◆ PROBLEM REQUIREMENTS ◆
Reproduce verbatim the text lines of the items below, starting with the line containing "Rekommenderade produkter" and continuing through the line containing "Все характеристики", with both of those lines included. Omit the pictures.
○ ○ ○ ○ ○ ○ ○
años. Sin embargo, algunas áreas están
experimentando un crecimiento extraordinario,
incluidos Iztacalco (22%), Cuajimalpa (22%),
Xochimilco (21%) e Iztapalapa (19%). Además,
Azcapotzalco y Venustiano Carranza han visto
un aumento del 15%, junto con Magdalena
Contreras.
○ ○ ○ ○ ○ ○ ○
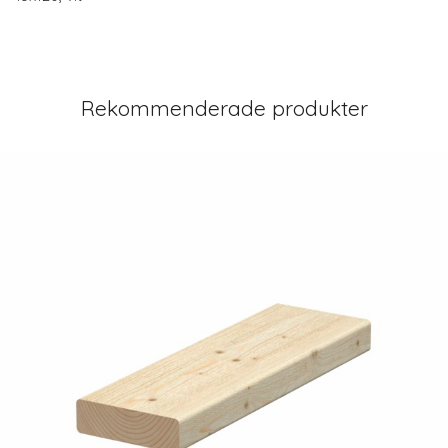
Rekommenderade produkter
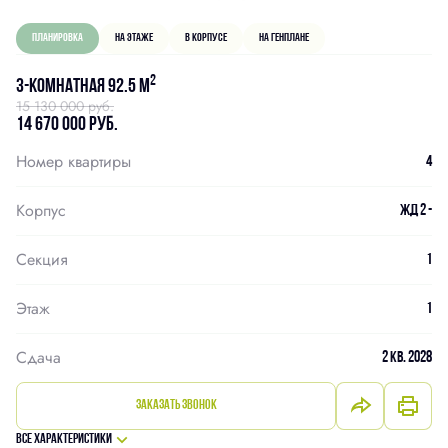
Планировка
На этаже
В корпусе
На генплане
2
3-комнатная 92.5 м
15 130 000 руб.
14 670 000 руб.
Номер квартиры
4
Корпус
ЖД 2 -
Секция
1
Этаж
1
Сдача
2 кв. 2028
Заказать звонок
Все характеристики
○ ○ ○ ○ ○ ○ ○
◆ ANSWER TO THIS PROBLEM ◆
Rekommenderade produkter
Планировка
На этаже
В корпусе
На генплане
2
3-комнатная 92.5 м
15 130 000 руб.
14 670 000 руб.
Номер квартиры
4
Корпус
ЖД 2 -
Секция
1
Этаж
1
Сдача
2 кв. 2028
Заказать звонок
Все характеристики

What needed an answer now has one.